Les militants du Planning, désarçonnées par la constatation de la pénurie de centres d’avortement disponibles en été, pensaient régler le problème en promulguant un « droit à disposer librement de son corps » (sans imaginer que cette pénurie puisse être la conséquence de la lassitude des médecins vis-à-vis d’une pratique routinière peu valorisante). Ainsi dans le même paragraphe ils promeuvent une éducation à la sexualité (se cachant aussi sous les habits de la prévention) et l’accès à la contraception et l’avortement. L’éducation à la sexualité consisterait désormais à présenter aux jeunes l’avortement comme étant un prolongement de la contraception et un acte banal puisqu’il découle du « droit à disposer librement de son corps ». Considérer ce slogan simpliste comme un élément éducatif est symptomatique du délabrement intellectuel de la majorité et de l’Administration !

Bien sûr, l’éducation à la sexualité que le Ministère veut imposer n’a aucun rapport avec l’éducation affective et sexuelle où, selon la tradition judéo-chrétienne, il est suggéré aux enfants que l’union sexuelle correspond à un double don de soi, ouvert à la transcendance.

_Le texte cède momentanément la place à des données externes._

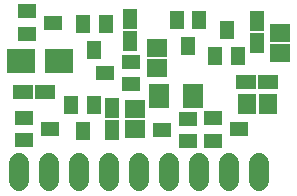
<source format=gts>
G75*
%MOIN*%
%OFA0B0*%
%FSLAX24Y24*%
%IPPOS*%
%LPD*%
%AMOC8*
5,1,8,0,0,1.08239X$1,22.5*
%
%ADD10C,0.0680*%
%ADD11R,0.0474X0.0671*%
%ADD12R,0.0671X0.0474*%
%ADD13R,0.0710X0.0789*%
%ADD14R,0.0592X0.0671*%
%ADD15R,0.0671X0.0592*%
%ADD16R,0.0926X0.0789*%
%ADD17R,0.0474X0.0631*%
%ADD18R,0.0631X0.0474*%
D10*
X004530Y004777D02*
X004530Y005377D01*
X005530Y005377D02*
X005530Y004777D01*
X006530Y004777D02*
X006530Y005377D01*
X007530Y005377D02*
X007530Y004777D01*
X008530Y004777D02*
X008530Y005377D01*
X009530Y005377D02*
X009530Y004777D01*
X010530Y004777D02*
X010530Y005377D01*
X011530Y005377D02*
X011530Y004777D01*
X012530Y004777D02*
X012530Y005377D01*
D11*
X012459Y009384D03*
X012459Y010124D03*
X008219Y010195D03*
X008219Y009455D03*
X007629Y007211D03*
X007629Y006471D03*
D12*
X005400Y007735D03*
X004660Y007735D03*
X012093Y008097D03*
X012833Y008097D03*
D13*
X010306Y007613D03*
X009203Y007613D03*
D14*
X012136Y007333D03*
X012806Y007333D03*
D15*
X013235Y009058D03*
X013235Y009727D03*
X009109Y009223D03*
X009109Y008554D03*
X008396Y007176D03*
X008396Y006506D03*
D16*
X005867Y008786D03*
X004587Y008786D03*
D17*
X006266Y007310D03*
X007014Y007310D03*
X006640Y006443D03*
X007034Y009160D03*
X006660Y010026D03*
X007408Y010026D03*
X009774Y010156D03*
X010522Y010156D03*
X010148Y009290D03*
X011069Y008963D03*
X011817Y008963D03*
X011443Y009829D03*
D18*
X010975Y006872D03*
X010975Y006124D03*
X010148Y006113D03*
X010148Y006861D03*
X009282Y006487D03*
X008255Y007998D03*
X008255Y008747D03*
X007388Y008372D03*
X005644Y010061D03*
X004778Y009687D03*
X004778Y010435D03*
X004672Y006896D03*
X004672Y006148D03*
X005538Y006522D03*
X011841Y006498D03*
M02*

</source>
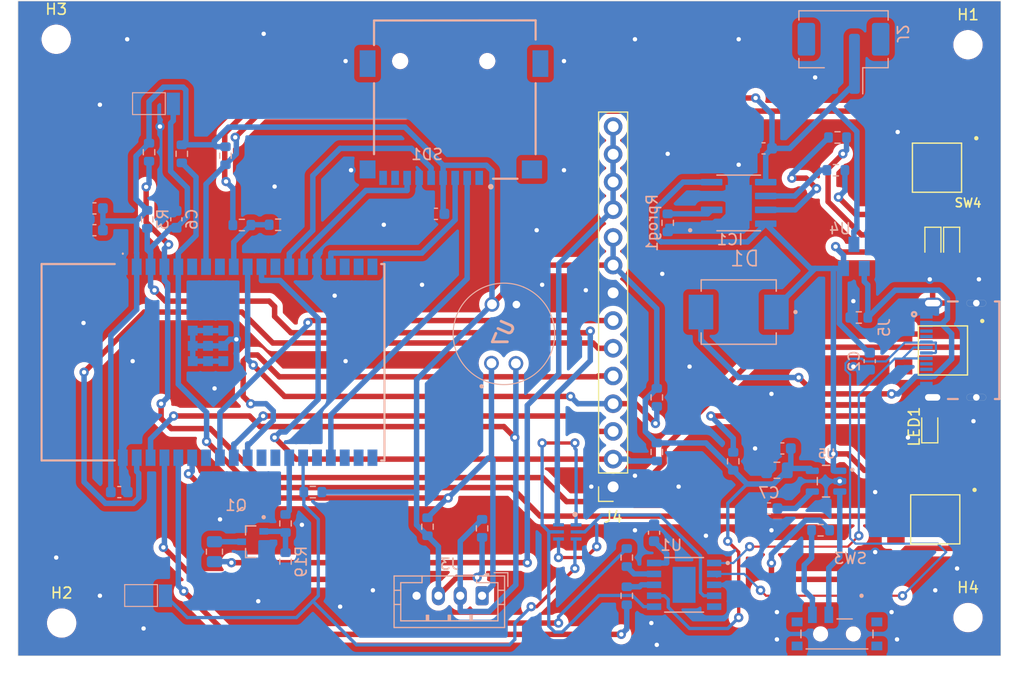
<source format=kicad_pcb>
(kicad_pcb
	(version 20240108)
	(generator "pcbnew")
	(generator_version "8.0")
	(general
		(thickness 1.6)
		(legacy_teardrops no)
	)
	(paper "A4")
	(layers
		(0 "F.Cu" signal)
		(31 "B.Cu" signal)
		(32 "B.Adhes" user "B.Adhesive")
		(33 "F.Adhes" user "F.Adhesive")
		(34 "B.Paste" user)
		(35 "F.Paste" user)
		(36 "B.SilkS" user "B.Silkscreen")
		(37 "F.SilkS" user "F.Silkscreen")
		(38 "B.Mask" user)
		(39 "F.Mask" user)
		(40 "Dwgs.User" user "User.Drawings")
		(41 "Cmts.User" user "User.Comments")
		(42 "Eco1.User" user "User.Eco1")
		(43 "Eco2.User" user "User.Eco2")
		(44 "Edge.Cuts" user)
		(45 "Margin" user)
		(46 "B.CrtYd" user "B.Courtyard")
		(47 "F.CrtYd" user "F.Courtyard")
		(48 "B.Fab" user)
		(49 "F.Fab" user)
		(50 "User.1" user)
		(51 "User.2" user)
		(52 "User.3" user)
		(53 "User.4" user)
		(54 "User.5" user)
		(55 "User.6" user)
		(56 "User.7" user)
		(57 "User.8" user)
		(58 "User.9" user)
	)
	(setup
		(stackup
			(layer "F.SilkS"
				(type "Top Silk Screen")
			)
			(layer "F.Paste"
				(type "Top Solder Paste")
			)
			(layer "F.Mask"
				(type "Top Solder Mask")
				(thickness 0.01)
			)
			(layer "F.Cu"
				(type "copper")
				(thickness 0.035)
			)
			(layer "dielectric 1"
				(type "core")
				(thickness 1.51)
				(material "FR4")
				(epsilon_r 4.5)
				(loss_tangent 0.02)
			)
			(layer "B.Cu"
				(type "copper")
				(thickness 0.035)
			)
			(layer "B.Mask"
				(type "Bottom Solder Mask")
				(thickness 0.01)
			)
			(layer "B.Paste"
				(type "Bottom Solder Paste")
			)
			(layer "B.SilkS"
				(type "Bottom Silk Screen")
			)
			(copper_finish "None")
			(dielectric_constraints no)
		)
		(pad_to_mask_clearance 0)
		(allow_soldermask_bridges_in_footprints no)
		(pcbplotparams
			(layerselection 0x00010fc_ffffffff)
			(plot_on_all_layers_selection 0x0000000_00000000)
			(disableapertmacros no)
			(usegerberextensions no)
			(usegerberattributes yes)
			(usegerberadvancedattributes yes)
			(creategerberjobfile yes)
			(dashed_line_dash_ratio 12.000000)
			(dashed_line_gap_ratio 3.000000)
			(svgprecision 4)
			(plotframeref no)
			(viasonmask no)
			(mode 1)
			(useauxorigin no)
			(hpglpennumber 1)
			(hpglpenspeed 20)
			(hpglpendiameter 15.000000)
			(pdf_front_fp_property_popups yes)
			(pdf_back_fp_property_popups yes)
			(dxfpolygonmode yes)
			(dxfimperialunits yes)
			(dxfusepcbnewfont yes)
			(psnegative no)
			(psa4output no)
			(plotreference yes)
			(plotvalue yes)
			(plotfptext yes)
			(plotinvisibletext no)
			(sketchpadsonfab no)
			(subtractmaskfromsilk no)
			(outputformat 1)
			(mirror no)
			(drillshape 0)
			(scaleselection 1)
			(outputdirectory "../gerber_files/")
		)
	)
	(net 0 "")
	(net 1 "Net-(U1-V3)")
	(net 2 "GND")
	(net 3 "VBUS")
	(net 4 "+3V3")
	(net 5 "/EN")
	(net 6 "Net-(U5-BP)")
	(net 7 "+BATT")
	(net 8 "Net-(IC1-~{STDBY})")
	(net 9 "Net-(IC1-PROG)")
	(net 10 "Net-(IC1-~{CHRG})")
	(net 11 "+5V")
	(net 12 "/D-")
	(net 13 "/D+")
	(net 14 "/IO22")
	(net 15 "/IO21")
	(net 16 "/LEDK")
	(net 17 "/IO19")
	(net 18 "/IO18")
	(net 19 "/IO26")
	(net 20 "/IO5")
	(net 21 "/IO25")
	(net 22 "/IO23")
	(net 23 "Net-(LED1-A)")
	(net 24 "Net-(LED2-K)")
	(net 25 "Net-(LED3-K)")
	(net 26 "Net-(Q1-C)")
	(net 27 "Net-(Q1-E)")
	(net 28 "Net-(U1-RXD)")
	(net 29 "/TX")
	(net 30 "Net-(U1-TXD)")
	(net 31 "/RX")
	(net 32 "/LDO_H")
	(net 33 "/IO0")
	(net 34 "/ADC_BAT")
	(net 35 "/IO35")
	(net 36 "/IO36")
	(net 37 "/IO39")
	(net 38 "/IO4")
	(net 39 "/RTS")
	(net 40 "/DTR")
	(net 41 "LDO_EN")
	(net 42 "/IO15")
	(net 43 "/IO2")
	(net 44 "/IO34")
	(net 45 "/IO27")
	(net 46 "/IO12")
	(net 47 "/IO14")
	(net 48 "/IO32")
	(net 49 "/IO13")
	(net 50 "unconnected-(SD1-DAT2-Pad1)")
	(net 51 "unconnected-(U1-CTS-Pad5)")
	(net 52 "unconnected-(J5-SBU1-PadA8)")
	(net 53 "unconnected-(J5-SBU2-PadB8)")
	(net 54 "unconnected-(J5-CC2-PadB5)")
	(net 55 "unconnected-(J5-CC1-PadA5)")
	(net 56 "unconnected-(SD1-DAT1-Pad8)")
	(footprint "LED_SMD:LED_0603_1608Metric" (layer "F.Cu") (at 175.5 100.2125 -90))
	(footprint "MountingHole:MountingHole_2.2mm_M2_ISO7380" (layer "F.Cu") (at 94 135))
	(footprint "THERMAL_CAMERA_LIBRARY:4_TERMINAL_SWITCH_TC" (layer "F.Cu") (at 174 125.5 -90))
	(footprint "THERMAL_CAMERA_LIBRARY:4_TERMINAL_SWITCH_TC" (layer "F.Cu") (at 174.16 93.2694 -90))
	(footprint "THERMAL_CAMERA_LIBRARY:4_TERMINAL_SWITCH_TC" (layer "F.Cu") (at 174.705 110.0194 -90))
	(footprint "LED_SMD:LED_0603_1608Metric" (layer "F.Cu") (at 173.5 117 90))
	(footprint "MountingHole:MountingHole_2.2mm_M2_ISO7380" (layer "F.Cu") (at 177 82))
	(footprint "MountingHole:MountingHole_2.2mm_M2_ISO7380" (layer "F.Cu") (at 93.5 81.5))
	(footprint "Connector_PinSocket_2.54mm:PinSocket_1x14_P2.54mm_Vertical" (layer "F.Cu") (at 144.5 122.52 180))
	(footprint "LED_SMD:LED_0603_1608Metric" (layer "F.Cu") (at 173.7875 100.2125 -90))
	(footprint "MountingHole:MountingHole_2.2mm_M2_ISO7380" (layer "F.Cu") (at 177 134.5))
	(footprint "THERMAL_CAMERA_LIBRARY:2N7002DW_SOT363_TC" (layer "B.Cu") (at 140.31 126.65 -90))
	(footprint "THERMAL_CAMERA_LIBRARY:ESP32WROVEREN8R8_TC" (layer "B.Cu") (at 107.86 111.1 -90))
	(footprint "Resistor_SMD:R_0603_1608Metric" (layer "B.Cu") (at 148.5 114.325 90))
	(footprint "Resistor_SMD:R_0603_1608Metric" (layer "B.Cu") (at 105 92 90))
	(footprint "THERMAL_CAMERA_LIBRARY:MIC5219_SOT95P280X145-5N_TC" (layer "B.Cu") (at 164 122 180))
	(footprint "Capacitor_SMD:C_0603_1608Metric" (layer "B.Cu") (at 128.275 97.5 180))
	(footprint "Connector_JST:JST_PH_B2B-PH-SM4-TB_1x02-1MP_P2.00mm_Vertical" (layer "B.Cu") (at 165.6 83.25 180))
	(footprint "Resistor_SMD:R_0603_1608Metric" (layer "B.Cu") (at 114.5 125.875 90))
	(footprint "Resistor_SMD:R_0603_1608Metric" (layer "B.Cu") (at 155.5 120.175 -90))
	(footprint "THERMAL_CAMERA_LIBRARY:usb_new" (layer "B.Cu") (at 177.762498 110 -90))
	(footprint "Resistor_SMD:R_0603_1608Metric" (layer "B.Cu") (at 132.5 126.325 -90))
	(footprint "THERMAL_CAMERA_LIBRARY:MLX90640_ESFBAB000SP_TC" (layer "B.Cu") (at 133.3591 111.1879 67))
	(footprint "THERMAL_CAMERA_LIBRARY:ch340k_TC" (layer "B.Cu") (at 151 131.5 180))
	(footprint "Capacitor_SMD:C_0603_1608Metric" (layer "B.Cu") (at 158.275 91.5 180))
	(footprint "Resistor_SMD:R_0603_1608Metric" (layer "B.Cu") (at 167 107 180))
	(footprint "Capacitor_SMD:C_0603_1608Metric" (layer "B.Cu") (at 160 119 180))
	(footprint "Capacitor_SMD:C_0603_1608Metric" (layer "B.Cu") (at 158.775 124.5 180))
	(footprint "Capacitor_SMD:C_0603_1608Metric" (layer "B.Cu") (at 168 111 -90))
	(footprint "Resistor_SMD:R_0603_1608Metric" (layer "B.Cu") (at 165.05 90.5 180))
	(footprint "THERMAL_CAMERA_LIBRARY:TP4056_SOP127P600X175-9N_TC" (layer "B.Cu") (at 156 96.5))
	(footprint "Resistor_SMD:R_0603_1608Metric" (layer "B.Cu") (at 117 123))
	(footprint "THERMAL_CAMERA_LIBRARY:2_TACTILE"
		(layer "B.Cu")
		(uuid "61495c5d-eb75-46be-88a5-6bdee0dfdafd")
		(at 101.49 90.4 180)
		(property "Reference" "SW2"
			(at 0 0.5 0)
			(unlocked yes)
			(layer "B.SilkS")
			(hide yes)
			(uuid "7f07698b-4192-4b81-90db-282330eb7787")
			(effects
				(font
					(size 1 1)
					(thickness 0.1)

... [557571 chars truncated]
</source>
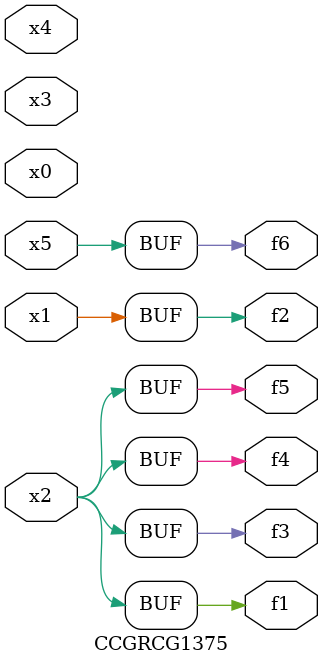
<source format=v>
module CCGRCG1375(
	input x0, x1, x2, x3, x4, x5,
	output f1, f2, f3, f4, f5, f6
);
	assign f1 = x2;
	assign f2 = x1;
	assign f3 = x2;
	assign f4 = x2;
	assign f5 = x2;
	assign f6 = x5;
endmodule

</source>
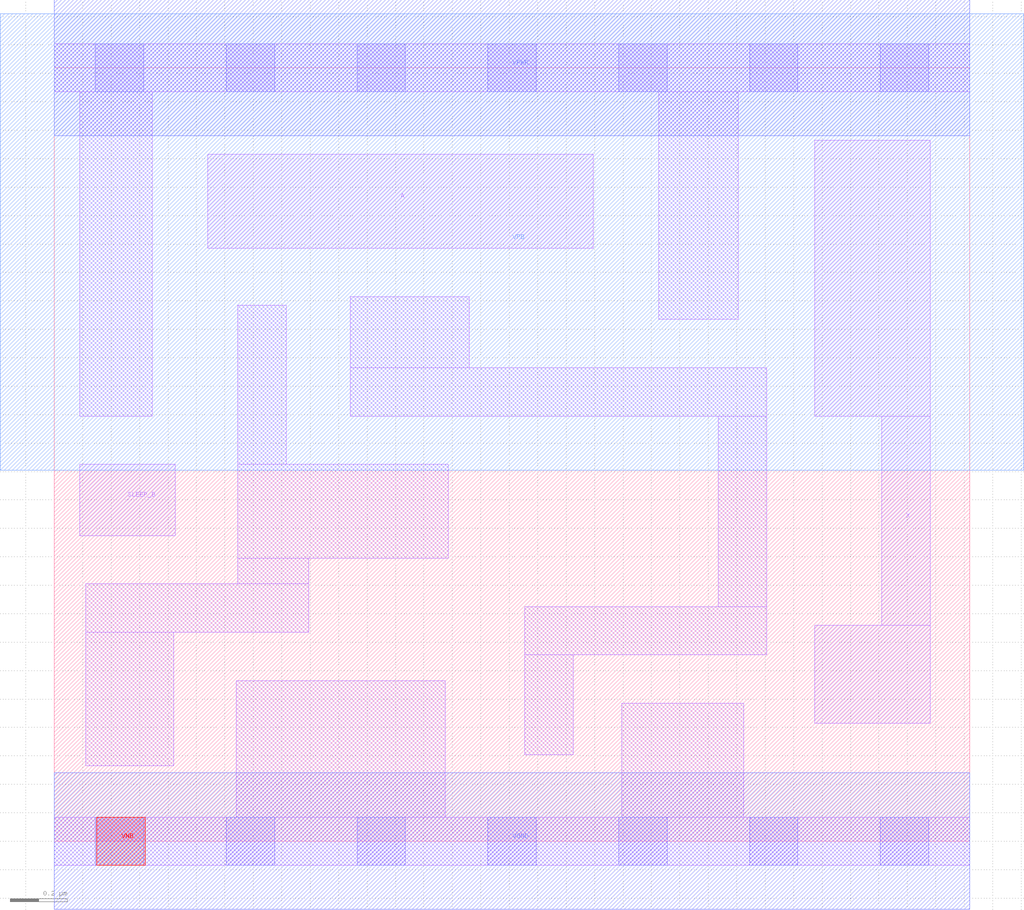
<source format=lef>
# Copyright 2020 The SkyWater PDK Authors
#
# Licensed under the Apache License, Version 2.0 (the "License");
# you may not use this file except in compliance with the License.
# You may obtain a copy of the License at
#
#     https://www.apache.org/licenses/LICENSE-2.0
#
# Unless required by applicable law or agreed to in writing, software
# distributed under the License is distributed on an "AS IS" BASIS,
# WITHOUT WARRANTIES OR CONDITIONS OF ANY KIND, either express or implied.
# See the License for the specific language governing permissions and
# limitations under the License.
#
# SPDX-License-Identifier: Apache-2.0

VERSION 5.7 ;
  NOWIREEXTENSIONATPIN ON ;
  DIVIDERCHAR "/" ;
  BUSBITCHARS "[]" ;
PROPERTYDEFINITIONS
  MACRO maskLayoutSubType STRING ;
  MACRO prCellType STRING ;
  MACRO originalViewName STRING ;
END PROPERTYDEFINITIONS
MACRO sky130_fd_sc_hdll__inputiso1n_1
  CLASS CORE ;
  FOREIGN sky130_fd_sc_hdll__inputiso1n_1 ;
  ORIGIN  0.000000  0.000000 ;
  SIZE  3.220000 BY  2.720000 ;
  SYMMETRY X Y R90 ;
  SITE unithd ;
  PIN A
    ANTENNAGATEAREA  0.138600 ;
    DIRECTION INPUT ;
    USE SIGNAL ;
    PORT
      LAYER li1 ;
        RECT 0.540000 2.085000 1.895000 2.415000 ;
    END
  END A
  PIN SLEEP_B
    ANTENNAGATEAREA  0.138600 ;
    DIRECTION INPUT ;
    USE SIGNAL ;
    PORT
      LAYER li1 ;
        RECT 0.090000 1.075000 0.425000 1.325000 ;
    END
  END SLEEP_B
  PIN VGND
    ANTENNADIFFAREA  0.597450 ;
    DIRECTION INOUT ;
    USE SIGNAL ;
    PORT
      LAYER met1 ;
        RECT 0.000000 -0.240000 3.220000 0.240000 ;
    END
  END VGND
  PIN VNB
    PORT
      LAYER pwell ;
        RECT 0.150000 -0.085000 0.320000 0.085000 ;
    END
  END VNB
  PIN VPB
    PORT
      LAYER nwell ;
        RECT -0.190000 1.305000 3.410000 2.910000 ;
    END
  END VPB
  PIN VPWR
    ANTENNADIFFAREA  0.424100 ;
    DIRECTION INOUT ;
    USE SIGNAL ;
    PORT
      LAYER met1 ;
        RECT 0.000000 2.480000 3.220000 2.960000 ;
    END
  END VPWR
  PIN X
    ANTENNADIFFAREA  0.472000 ;
    DIRECTION OUTPUT ;
    USE SIGNAL ;
    PORT
      LAYER li1 ;
        RECT 2.675000 0.415000 3.080000 0.760000 ;
        RECT 2.675000 1.495000 3.080000 2.465000 ;
        RECT 2.910000 0.760000 3.080000 1.495000 ;
    END
  END X
  OBS
    LAYER li1 ;
      RECT 0.000000 -0.085000 3.220000 0.085000 ;
      RECT 0.000000  2.635000 3.220000 2.805000 ;
      RECT 0.090000  1.495000 0.345000 2.635000 ;
      RECT 0.110000  0.265000 0.420000 0.735000 ;
      RECT 0.110000  0.735000 0.895000 0.905000 ;
      RECT 0.640000  0.085000 1.375000 0.565000 ;
      RECT 0.645000  0.905000 0.895000 0.995000 ;
      RECT 0.645000  0.995000 1.385000 1.325000 ;
      RECT 0.645000  1.325000 0.815000 1.885000 ;
      RECT 1.040000  1.495000 2.505000 1.665000 ;
      RECT 1.040000  1.665000 1.460000 1.915000 ;
      RECT 1.655000  0.305000 1.825000 0.655000 ;
      RECT 1.655000  0.655000 2.505000 0.825000 ;
      RECT 1.995000  0.085000 2.425000 0.485000 ;
      RECT 2.125000  1.835000 2.405000 2.635000 ;
      RECT 2.335000  0.825000 2.505000 1.495000 ;
    LAYER mcon ;
      RECT 0.145000 -0.085000 0.315000 0.085000 ;
      RECT 0.145000  2.635000 0.315000 2.805000 ;
      RECT 0.605000 -0.085000 0.775000 0.085000 ;
      RECT 0.605000  2.635000 0.775000 2.805000 ;
      RECT 1.065000 -0.085000 1.235000 0.085000 ;
      RECT 1.065000  2.635000 1.235000 2.805000 ;
      RECT 1.525000 -0.085000 1.695000 0.085000 ;
      RECT 1.525000  2.635000 1.695000 2.805000 ;
      RECT 1.985000 -0.085000 2.155000 0.085000 ;
      RECT 1.985000  2.635000 2.155000 2.805000 ;
      RECT 2.445000 -0.085000 2.615000 0.085000 ;
      RECT 2.445000  2.635000 2.615000 2.805000 ;
      RECT 2.905000 -0.085000 3.075000 0.085000 ;
      RECT 2.905000  2.635000 3.075000 2.805000 ;
  END
  PROPERTY maskLayoutSubType "abstract" ;
  PROPERTY prCellType "standard" ;
  PROPERTY originalViewName "layout" ;
END sky130_fd_sc_hdll__inputiso1n_1
END LIBRARY

</source>
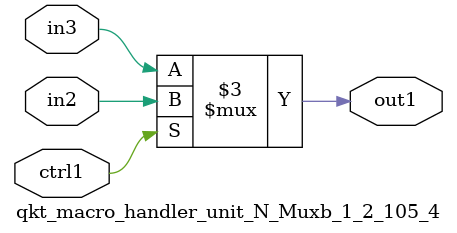
<source format=v>

`timescale 1ps / 1ps


module qkt_macro_handler_unit_N_Muxb_1_2_105_4( in3, in2, ctrl1, out1 );

    input in3;
    input in2;
    input ctrl1;
    output out1;
    reg out1;

    
    // rtl_process:qkt_macro_handler_unit_N_Muxb_1_2_105_4/qkt_macro_handler_unit_N_Muxb_1_2_105_4_thread_1
    always @*
      begin : qkt_macro_handler_unit_N_Muxb_1_2_105_4_thread_1
        case (ctrl1) 
          1'b1: 
            begin
              out1 = in2;
            end
          default: 
            begin
              out1 = in3;
            end
        endcase
      end

endmodule





</source>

Si ce texte typique de la « barbarie démocratique » – selon les justes mots de l’évêque de Nanterre – était réellement pris comme référence à l’Ecole, on tournerait le dos à la conception ouverte de Jules Ferry qui demandait à ses instituteurs de respecter dans leurs cours « l’antique morale de nos pères » et on saperait le reste de confiance subsistant encore entre l’Ecole et les parents.

La dérive législative à laquelle nous assistons est d’autant plus préoccupante qu’elle s’ajoute à l’introduction du nouvel « enseignement moral et civique » que va bientôt imposer le Ministère et dans lequel les notions de bien et de mal auront disparu au profit d’un simple respect des textes législatifs, de la tolérance et de la lutte contre l’homophobie. La vertu cardinale sera l’égalité des droits, une caricature de la légitime égalité en droits, ainsi que cela est soulignée dans un document « homme et femme, condition sexuée » (voir sur notre site)

Le remplacement de l’antique morale de nos pères par la nouvelle morale de l’Administration va couper la France en deux. En vertu du caractère propre dont il bénéficie, l’Enseignement catholique va pouvoir choisir la première voie. Mais que va-t-il arriver dans le reste du monde éducatif ? Faudra-t-il laisser l’Administration « s’appuyer sur la jeunesse pour changer les mentalités » et autoriser le formatage des jeunes élèves pour faire advenir de nouveaux « droits universels » ?                     Rémi Sentis.